Der frühere Berggasthof Schartlehnerhaus ist längst geschlossen
Der frühere Berggasthof Schartlehnerhaus ist längst geschlossen

Immerhin erreiche ich kurz darauf das Schartlehnerhaus und somit wieder bekanntes Gelände. Orientierungsschwierigkeiten bleiben nun aus, allerdings zeigt sich der Steig im Abstieg als holpriger, als ich ihn von meinen Begehungen im Aufstieg in Erinnerung hatte. Der finale Spurt zum Bahnhof fällt somit nicht besonders gemütlich aus, zumal ich überflüssigerweise sogar eine Viertelstunde zu früh auf dem Bahnsteig stehe.

Fazit

Zugegeben, das Abklappern der südlichen Vorgipfel der Reither Spitze ist nur für leidenschaftliche Gipfelsammler von Relevanz.
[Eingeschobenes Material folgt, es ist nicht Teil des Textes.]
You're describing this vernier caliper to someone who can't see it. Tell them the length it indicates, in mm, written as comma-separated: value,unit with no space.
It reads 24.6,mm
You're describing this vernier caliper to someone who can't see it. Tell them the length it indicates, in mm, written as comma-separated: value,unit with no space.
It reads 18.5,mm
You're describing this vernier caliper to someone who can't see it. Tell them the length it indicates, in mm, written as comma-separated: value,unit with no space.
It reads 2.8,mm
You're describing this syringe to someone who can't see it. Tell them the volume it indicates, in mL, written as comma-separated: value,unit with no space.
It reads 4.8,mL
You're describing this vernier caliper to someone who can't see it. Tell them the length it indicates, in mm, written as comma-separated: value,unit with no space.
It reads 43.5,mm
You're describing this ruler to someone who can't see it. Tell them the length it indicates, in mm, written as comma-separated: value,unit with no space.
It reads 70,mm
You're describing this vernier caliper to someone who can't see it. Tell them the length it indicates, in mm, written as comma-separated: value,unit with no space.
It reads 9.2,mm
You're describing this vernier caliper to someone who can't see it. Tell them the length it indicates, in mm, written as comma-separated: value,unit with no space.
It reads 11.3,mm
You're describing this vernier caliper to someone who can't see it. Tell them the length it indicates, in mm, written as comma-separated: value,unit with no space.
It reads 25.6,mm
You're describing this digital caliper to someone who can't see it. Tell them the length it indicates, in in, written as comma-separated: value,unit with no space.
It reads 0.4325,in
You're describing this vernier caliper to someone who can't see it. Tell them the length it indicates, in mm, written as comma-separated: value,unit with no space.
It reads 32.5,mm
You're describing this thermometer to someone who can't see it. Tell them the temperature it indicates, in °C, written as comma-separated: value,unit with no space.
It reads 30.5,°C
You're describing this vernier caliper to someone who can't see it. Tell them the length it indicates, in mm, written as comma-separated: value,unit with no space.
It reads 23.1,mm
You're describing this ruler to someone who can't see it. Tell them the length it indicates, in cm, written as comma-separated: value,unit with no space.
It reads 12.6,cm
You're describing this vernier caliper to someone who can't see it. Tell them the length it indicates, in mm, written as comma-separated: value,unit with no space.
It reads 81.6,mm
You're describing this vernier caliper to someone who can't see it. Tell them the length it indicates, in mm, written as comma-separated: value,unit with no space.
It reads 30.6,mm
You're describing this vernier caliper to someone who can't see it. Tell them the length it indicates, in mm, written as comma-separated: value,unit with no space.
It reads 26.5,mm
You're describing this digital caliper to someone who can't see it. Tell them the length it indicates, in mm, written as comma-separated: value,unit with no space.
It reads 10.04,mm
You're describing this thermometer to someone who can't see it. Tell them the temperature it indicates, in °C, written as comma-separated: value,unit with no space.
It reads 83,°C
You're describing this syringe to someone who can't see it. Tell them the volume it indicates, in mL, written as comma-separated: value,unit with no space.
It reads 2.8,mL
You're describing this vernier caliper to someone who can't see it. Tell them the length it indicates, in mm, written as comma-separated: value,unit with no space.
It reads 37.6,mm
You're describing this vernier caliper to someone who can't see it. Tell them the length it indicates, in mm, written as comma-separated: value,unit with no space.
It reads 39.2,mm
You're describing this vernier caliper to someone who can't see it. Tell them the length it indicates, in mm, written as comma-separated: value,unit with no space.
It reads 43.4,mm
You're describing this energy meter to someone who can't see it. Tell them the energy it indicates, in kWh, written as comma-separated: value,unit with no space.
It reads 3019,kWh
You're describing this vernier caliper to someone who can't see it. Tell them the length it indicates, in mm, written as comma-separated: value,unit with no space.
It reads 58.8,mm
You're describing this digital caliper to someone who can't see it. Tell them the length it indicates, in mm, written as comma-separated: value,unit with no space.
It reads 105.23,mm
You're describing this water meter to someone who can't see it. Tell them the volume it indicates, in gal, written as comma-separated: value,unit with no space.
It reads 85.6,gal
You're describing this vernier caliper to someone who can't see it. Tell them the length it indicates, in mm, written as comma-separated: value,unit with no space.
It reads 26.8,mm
Immerhin hat der Rauenkopf einen guten und einsamen Rastplatz abgegeben und auch angemessen viel Aussicht geboten. Während über das Holzköpfl der Mantel des Schweigens zu hüllen ist, hat’s mir am Durschkopf an diesem Tag besonders gut gefallen. Der Zustieg ist einfach zu finden, der Einsamkeitsfaktor genauso hoch wie die Latschendichte niedrig – und natürlich macht die erwähnte Namensherkunft den Abstecher besonders interessant!